Thomas' Woche: Karneval, Strafvollzug und Rechtsausschuss

Als erster Termin der vergangenen Woche stand Dienstags direkt ein Treffen mit über 40 Prinzessinnen und Prinzen an: in Mainz wurden mehr als 20 Kinderprinzenpaare aus dem nördlichen Rheinland-Pfalz herzlich empfangen. Es ist immer wieder erfreulich, dass so viele Kinder und Jugendliche Spaß an der Pflege des Kulturguts Karneval haben- laden Fastnacht und Karneval doch dazu ein, Politik und Gesellschaft kritisch und humorvoll unter die Lupe zu nehmen.

Mittwochs durfte ich die Vertreter des Bundes der Strafvollzugsbediensteten in Mainz willkommen heißen. In einem guten Austausch besprachen wir dabei die personelle Situation in den JVA sowie die Organisation der Arbeitsabläufe im Strafvollzug. Am Abend fand der parlamentarische Abend des Verbraucherschutzes statt. Ein gute Gelegenheit, um Kontakte zu knüpfen und Erfahrungen mit den Akteuren auszutauschen.

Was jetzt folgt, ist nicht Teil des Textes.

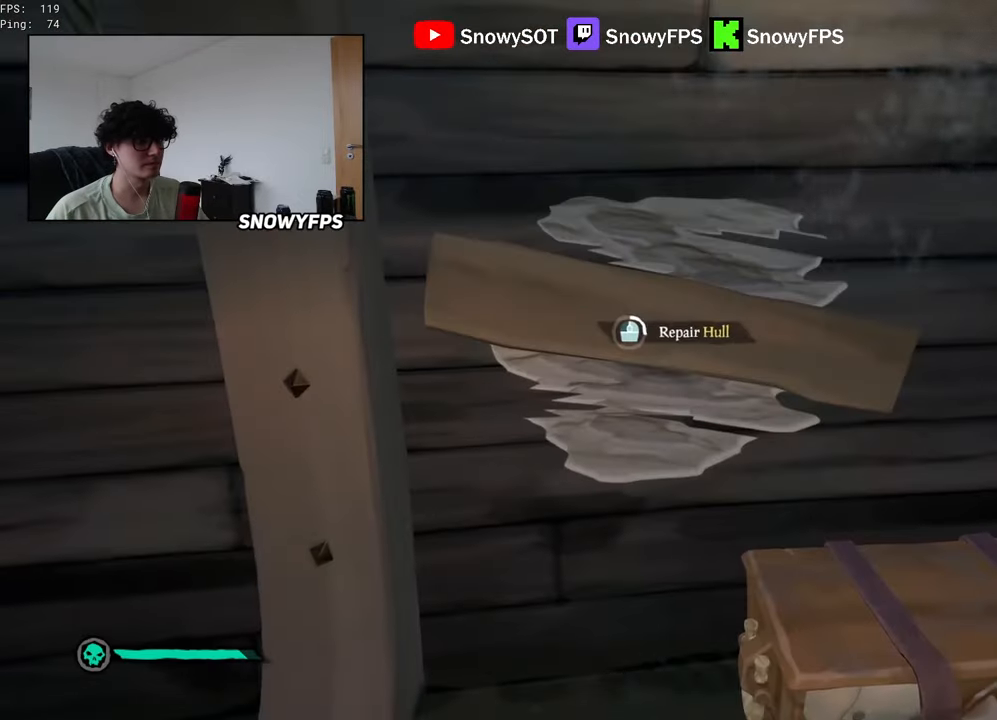
{"keys": [], "mouse": [], "mouse_move": "still", "events": []}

Am Donnerstag fand wieder ein Ausschuss statt: im Rechtsausschuss berichtete Minister Herbert Mertin über das Brexit-Übergangsgesetz für Rheinland-Pfalz. Hier befindet sich unser Land auf einem sehr guten Weg.

 

 

Do

14

Feb

2019

Pressemitteilung: Höhere Fördersätze für Kommunen erleichtern den Bau von Radwegen und den Ausbau von Straßen und Brücken auf freier Strecke

Der Landtagsabgeordnete Thomas Roth (FDP) aus dem Westerwald begrüßt die Entscheidung von Verkehrsminister Dr. Volker Wissing, die Fördersätze für kommunale Infrastrukturmaßnahmen um zehn Prozent zu erhöhen, ausdrücklich. Statt bis zu 70 Prozent zahlt das Land bei neuen Projekten für den Bau von Radwegen und den Ausbau von Straßen auf freier Strecke künftig bis zu 80 Prozent der zuwendungsfähigen Kosten. Einen „Turbo-Zuschlag“ um weitere zehn Prozent (auf bis zu 90 Prozent) gibt es für den Bau von Pendler-Radrouten.

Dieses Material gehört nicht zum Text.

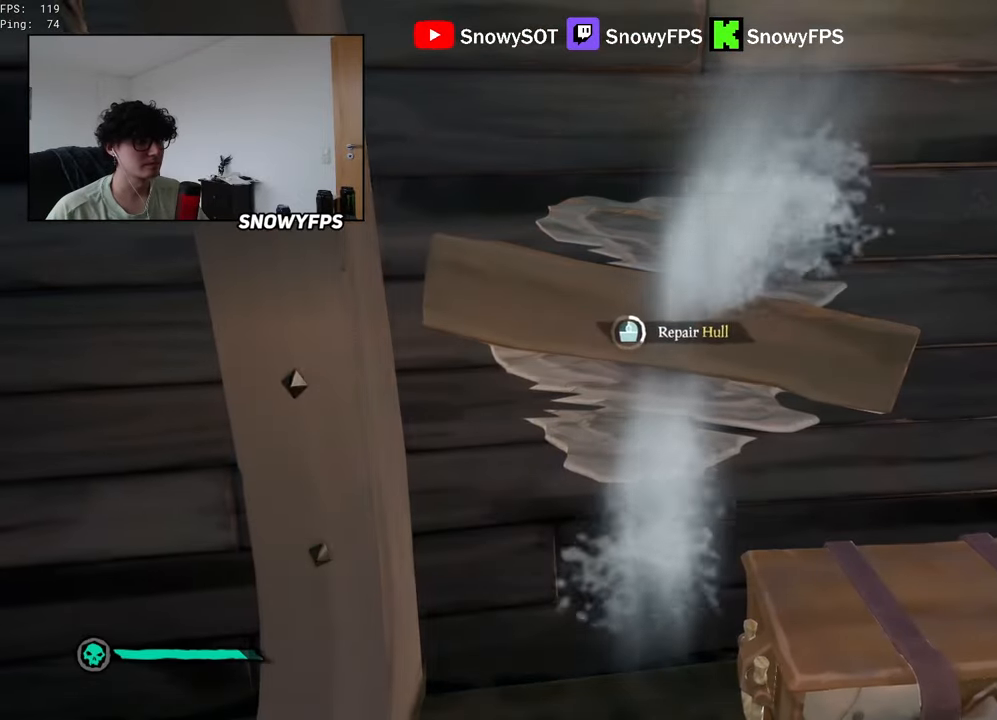
{"keys": [], "mouse": [], "mouse_move": "still", "events": []}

Das Land gewährt den Landkreisen, Städten und Gemeinden Zuwendungen für investive Maßnahmen zur Verbesserung der Verkehrsverhältnisse. Geld vom Land gibt es für den Ausbau verkehrswichtiger kommunaler Straßen und für die Sanierung von Brücken auf diesen Straßenabschnitten. „Dieser Zuschlag auf den Grundfördersatz ist ein Anreiz für die Kommunen, notwenige Bauprojekte schneller anzugehen“, betont Thomas Roth.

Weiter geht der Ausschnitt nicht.